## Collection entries
- - - -

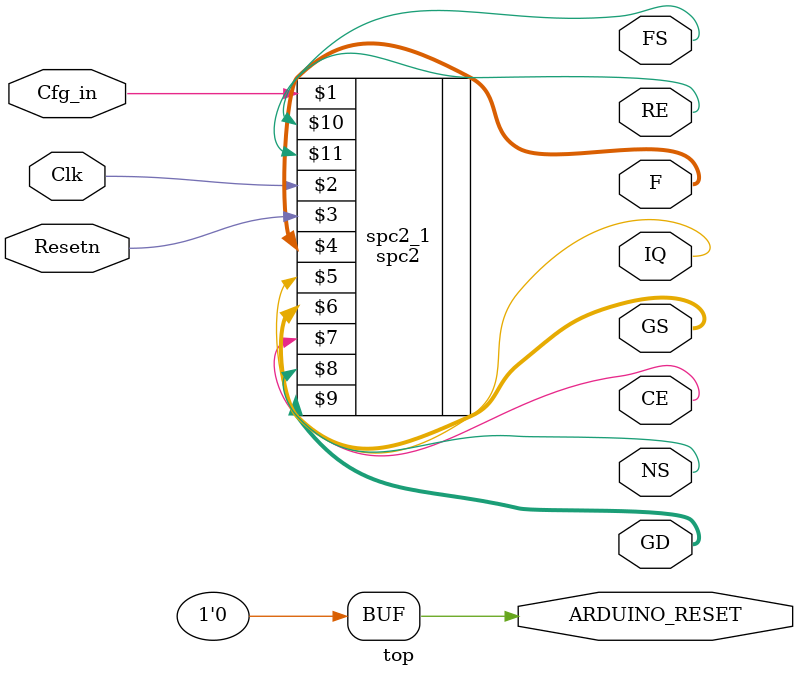
<source format=v>
/*
* PapilioDuo top module of spc2
* top.v
*/

module  top(
Cfg_in,
Clk,
Resetn,
F,
IQ,
GS,
CE,
NS,
GD,
FS,
RE,
ARDUINO_RESET
);


input Cfg_in, Clk, Resetn;

output wire[3:0] F;
output wire IQ;
output wire [3:0] GS;
output wire CE;
output wire NS;
output wire [2:0] GD;
output wire FS;
output wire RE;

output wire ARDUINO_RESET;

assign ARDUINO_RESET = 0;

spc2 spc2_1(Cfg_in,Clk,Resetn,F,IQ,GS,CE,NS,GD,FS,RE);


endmodule

</source>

- - - -

## Task objective
Your task is to collect every line above that contains the word "wire".

## Your solution
output wire[3:0] F;
output wire IQ;
output wire [3:0] GS;
output wire CE;
output wire NS;
output wire [2:0] GD;
output wire FS;
output wire RE;
output wire ARDUINO_RESET;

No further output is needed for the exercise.